Grading on a Curve

Famously, Peggy Noonan — and most of the rest of the right-wing commentariat — was disappointed with President Bush’s performance on Meet the Press Sunday.


But what about the rest of the nation? Read:

President Bush, fresh off an hourlong interview with NBC’s Meet the Press, finds his political fortunes rebounding in a USA Today-CNN-Gallup Poll taken over the weekend.

Most of the poll was conducted before his TV appearance Sunday. But the survey still had Bush’s job approval climbing back from his all-time low of 49 percent one week ago to 52 percent now.
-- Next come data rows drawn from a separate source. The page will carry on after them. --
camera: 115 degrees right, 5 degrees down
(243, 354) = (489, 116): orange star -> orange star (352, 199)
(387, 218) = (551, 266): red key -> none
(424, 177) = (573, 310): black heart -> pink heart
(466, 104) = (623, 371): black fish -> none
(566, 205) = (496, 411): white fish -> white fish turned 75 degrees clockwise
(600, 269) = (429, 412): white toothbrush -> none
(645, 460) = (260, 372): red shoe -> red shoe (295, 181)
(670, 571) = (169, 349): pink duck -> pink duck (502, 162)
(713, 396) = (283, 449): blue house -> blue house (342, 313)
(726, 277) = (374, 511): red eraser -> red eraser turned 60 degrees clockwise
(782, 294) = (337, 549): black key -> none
And if the election were held today, Bush and Sen. John Kerry of Massachusetts would be in a statistical tossup among likely voters. The poll had Bush at 49 percent and Kerry at 48 percent, which is within the poll’s margin of error of plus or minus 4 percentage points.

One week ago, Kerry led Bush 53 to 46 percent, suggesting that the 2004 race is still volatile.

First off, just pretend you didn’t read the last two grafs. General election polling conducted before late summer or early fall is notoriously unreliable. (So why’d I include it? So I could sound smart by telling you to ignore what I just told you to read. Well, that’s what the pros do, and they sound smart — right?)


I saw the usual clips of Bush & Russert, and Bush came off OK. He “sounded” better in print, as he usually does in these things.

If the polls really have moved in Bush’s direction, it’s probably because, after four years of getting to know the guy, the public is willing to grade him on a pretty gentle curve in these interviews. “If he doesn’t embarrass himself (or us) too badly, then he gets a pass,” seems to be the conventional wisdom.

On that curve, Bush probably earned a solid B, rather than the Gentleman’s B we’d have given to a smoother politician.

Good enough for reelection? We’ll see.